For research purposes, scientists may also fuse adult cells with empty eggs from other species such as rats, rabbits or horses. One Chinese team has derived ES cells by transferring adult cell nuclei into rabbit eggs; those cells appear similar to conventional human ES cells (Cell Res. 13, 251–263; 2003).

Eggs galore

To avoid the practical hurdles surrounding egg donation, several groups are in a heated race to create eggs and sperm in the laboratory; they have already succeeded in generating eggs and sperm from mouse stem cells (Nature 427, 148–154; 2004; Science 300, 1251–1256; 2003).

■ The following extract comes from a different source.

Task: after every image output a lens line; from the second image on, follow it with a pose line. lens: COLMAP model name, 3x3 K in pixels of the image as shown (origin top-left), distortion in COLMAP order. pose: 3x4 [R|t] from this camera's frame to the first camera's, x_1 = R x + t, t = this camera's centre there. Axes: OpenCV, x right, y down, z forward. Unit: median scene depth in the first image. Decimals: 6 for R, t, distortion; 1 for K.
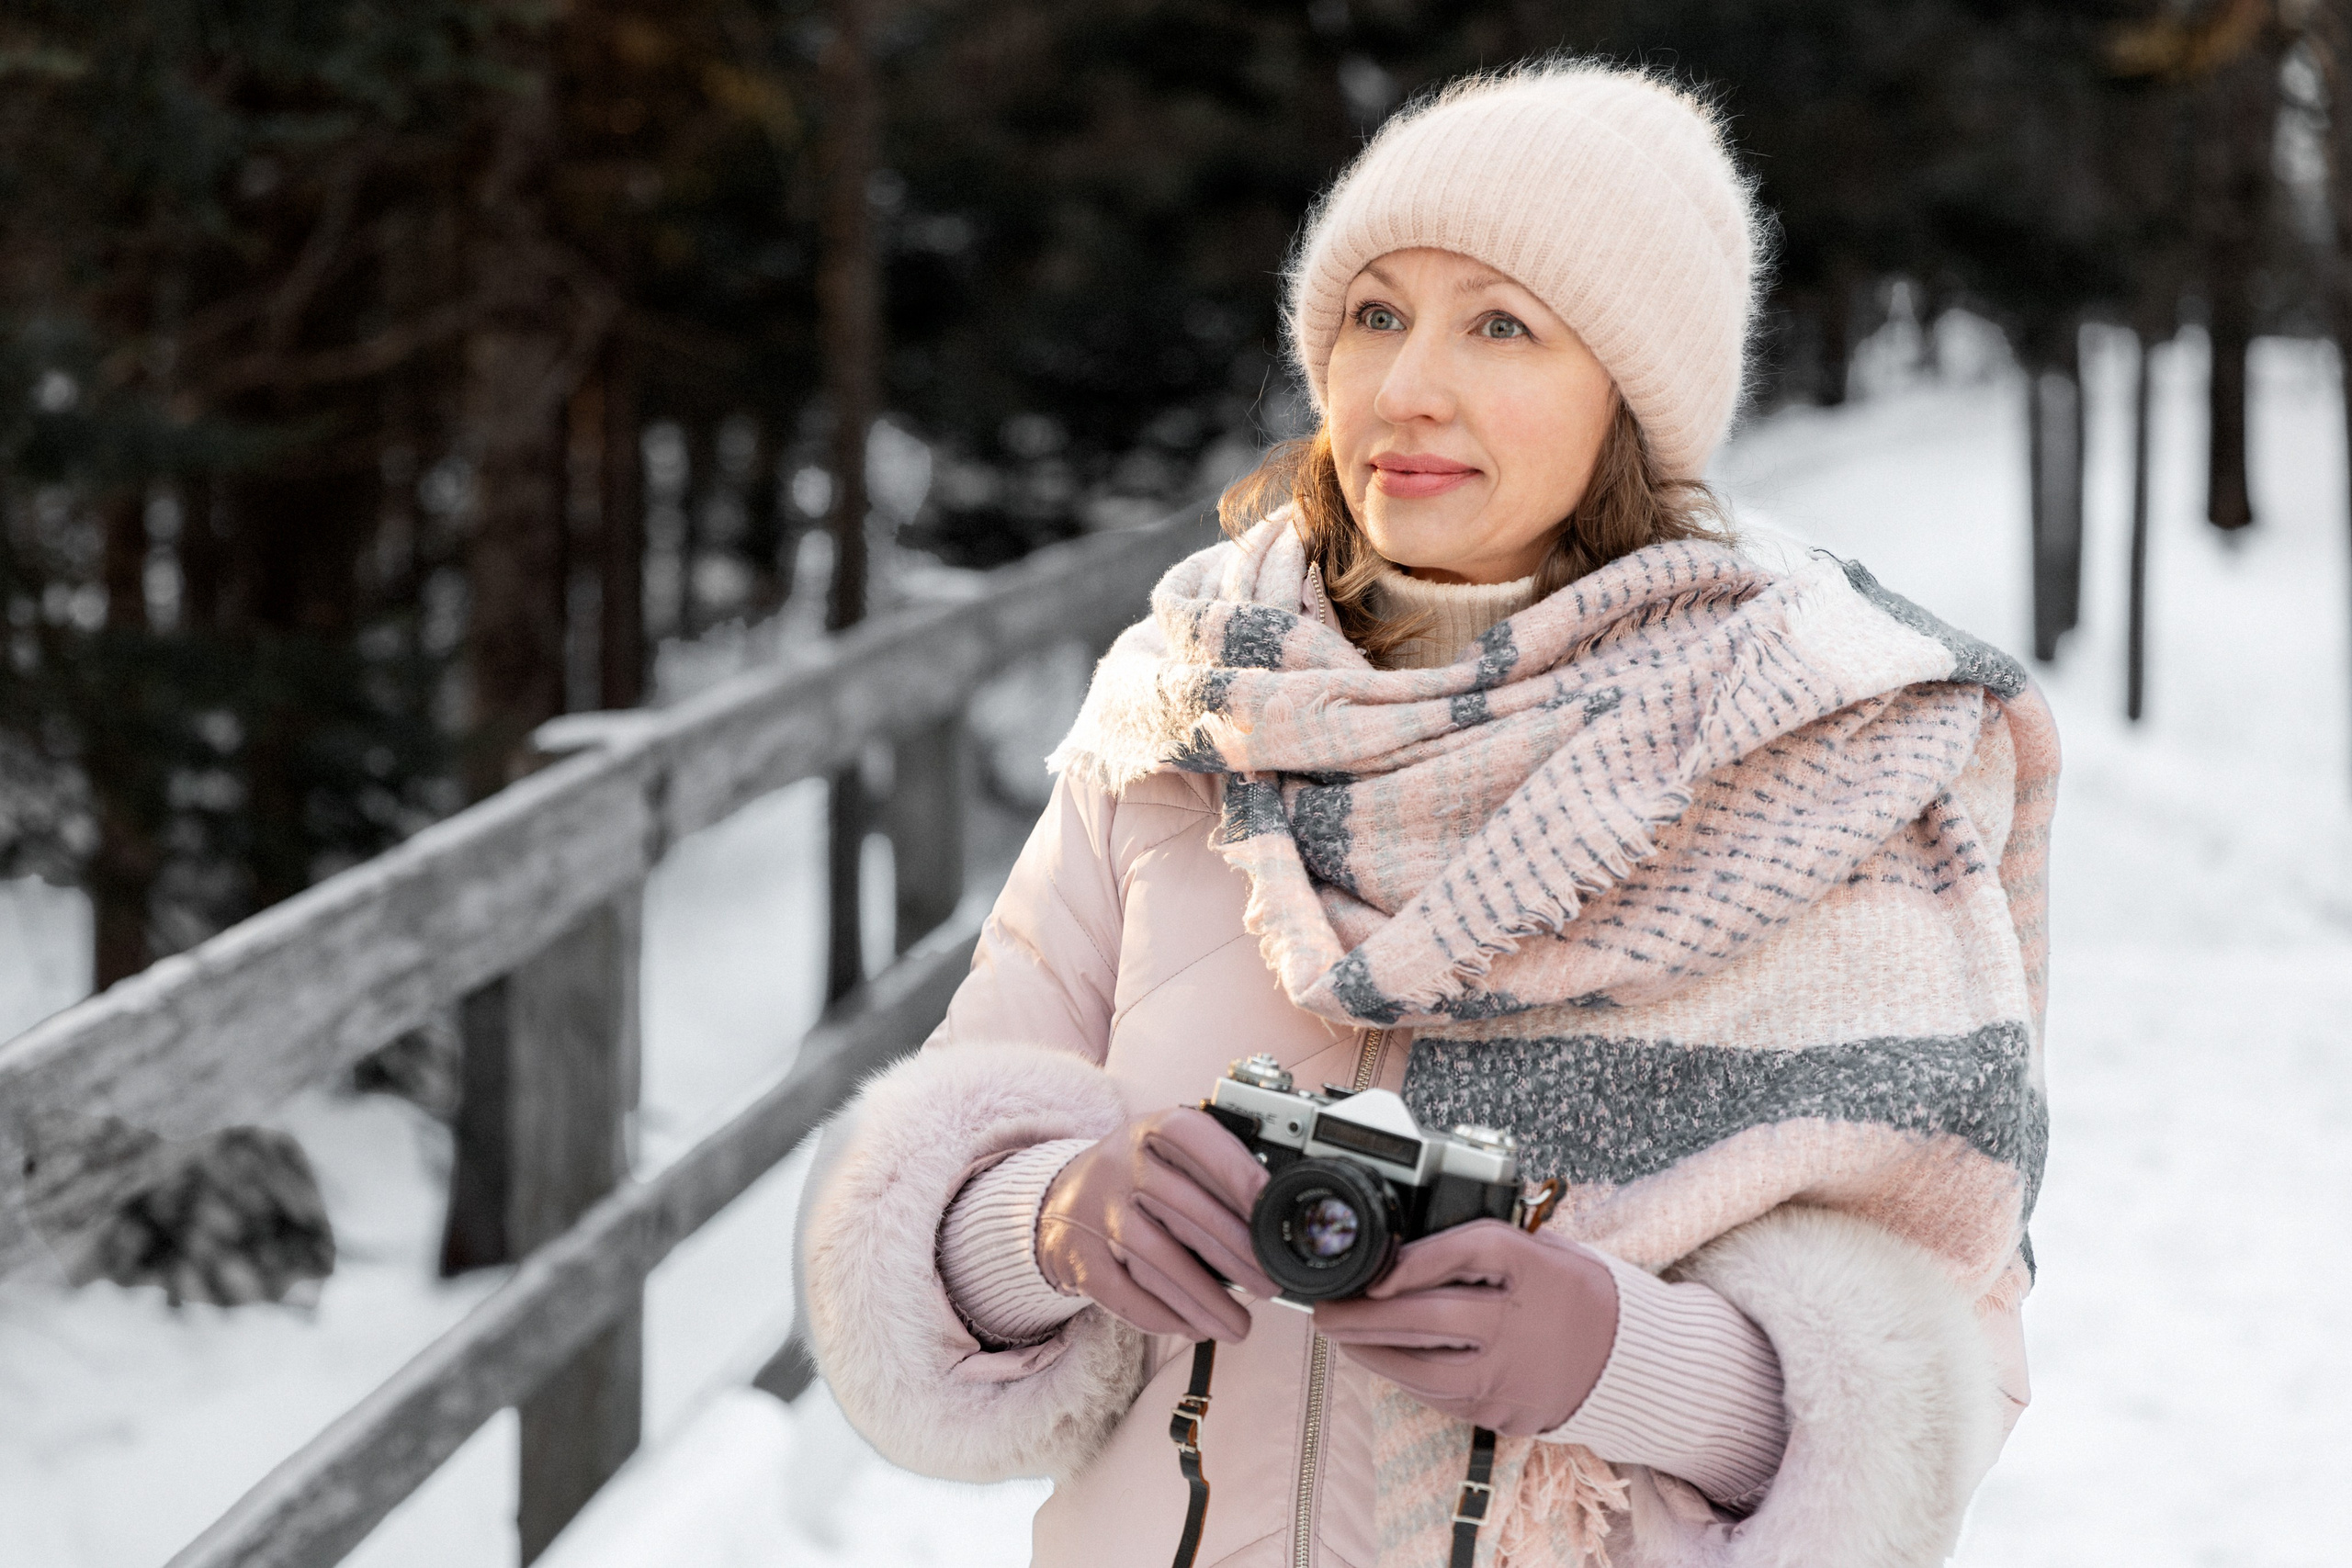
lens RADIAL K [[4710.4, 0, 1176.0], [0, 4710.4, 784.0], [0, 0, 1]] dist [-0.030481, 0.008770]
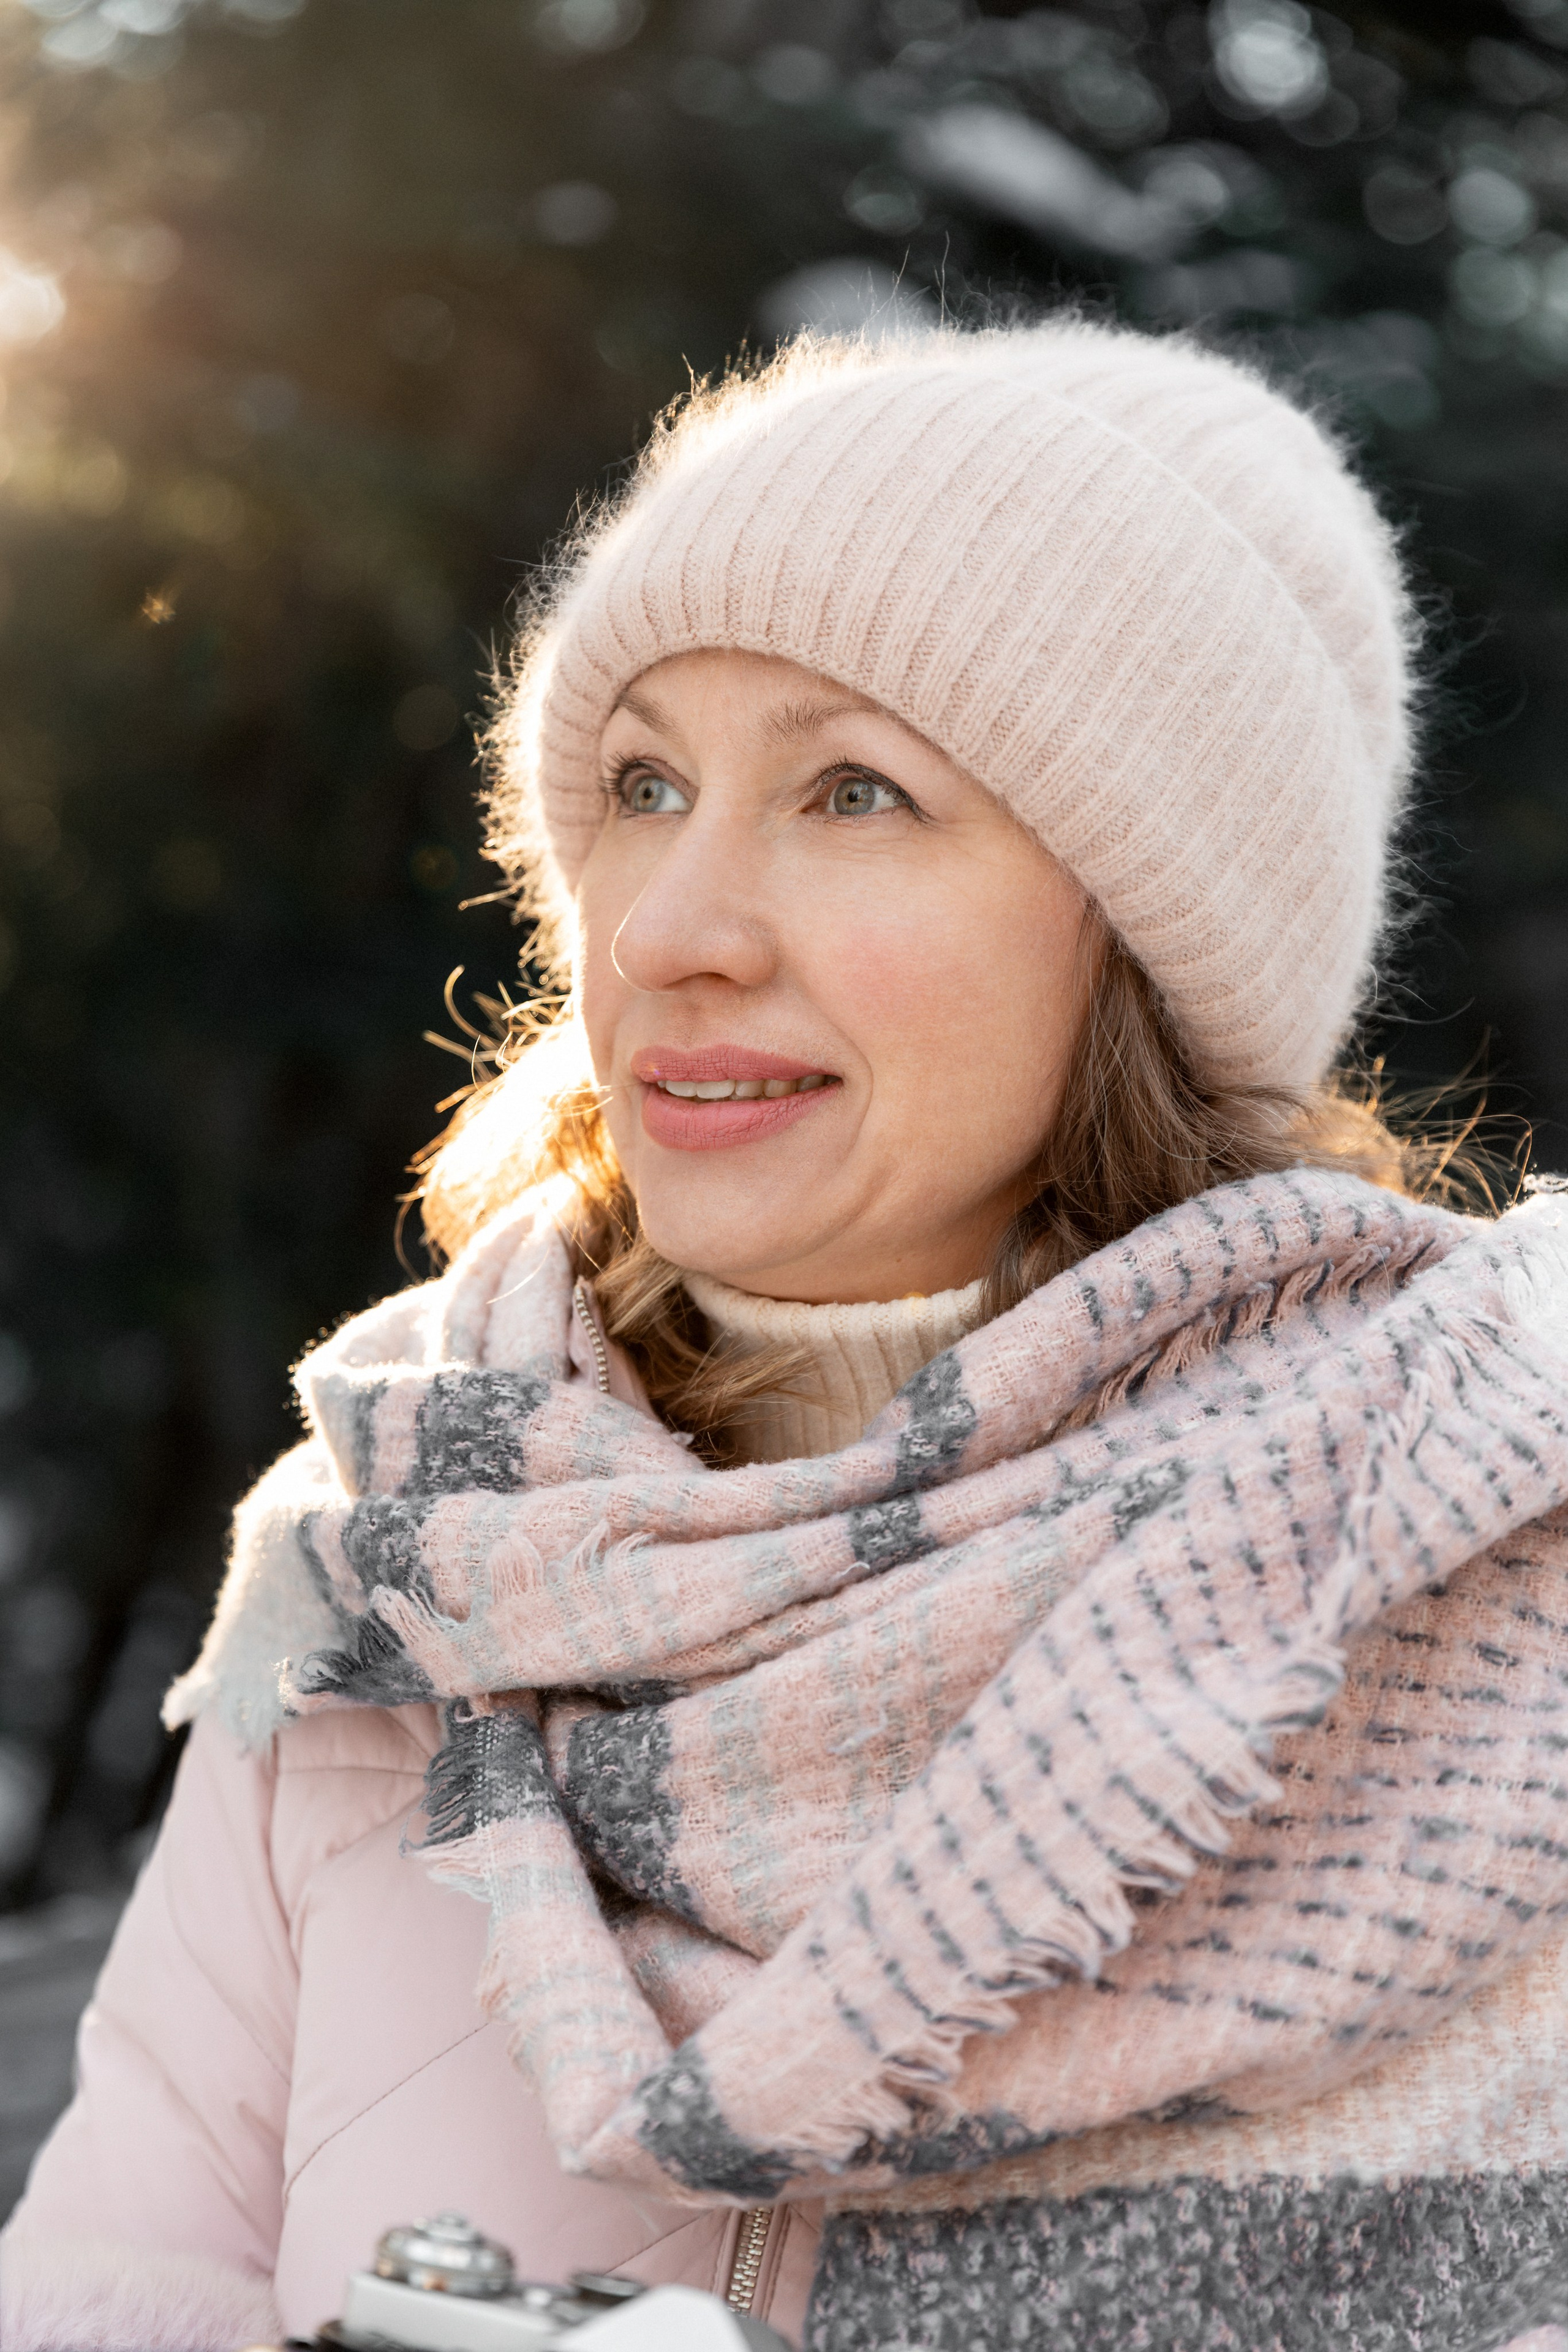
lens RADIAL K [[4473.8, 0, 782.4], [0, 4473.8, 1174.5], [0, 0, 1]] dist [0.214790, -3.541329]
pose [[0.995366, -0.091674, -0.029037, 0.068924], [0.087645, 0.989098, -0.118340, 0.001965], [0.039569, 0.115246, 0.992549, 0.526984]]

Apart from their obvious use in treating infertility, these eggs could be used to create new embryos without requiring painful and expensive egg extraction from women. But as the method would still entail creation of embryos, it would not put the moral debates to rest. “It would lead to the creation of undeniably many more embryos,” notes Eggan. “These things come from a blastocyst anyway, so the whole thing is a moral conundrum.”

The ultimate goal is to use one of these methods and create stem cells to study and treat diseases. ES cells that recapitulate some genetic diseases have already been created using discarded defective embryos (Nature 429, 691; 2004), but for more complex diseases, therapeutic cloning is still an option. Eggan and Harvard's Doug Melton have applied for licenses to make embryos with genetic material from patients with type 1 diabetes, Parkinson and Alzheimer diseases, and eggs donated by women.

“It's not clear who is going to step forward to be a donor where there is no compensation,” says Eggan. “[But] the fact remains that the way the Koreans did it is the only way anyone has done it.”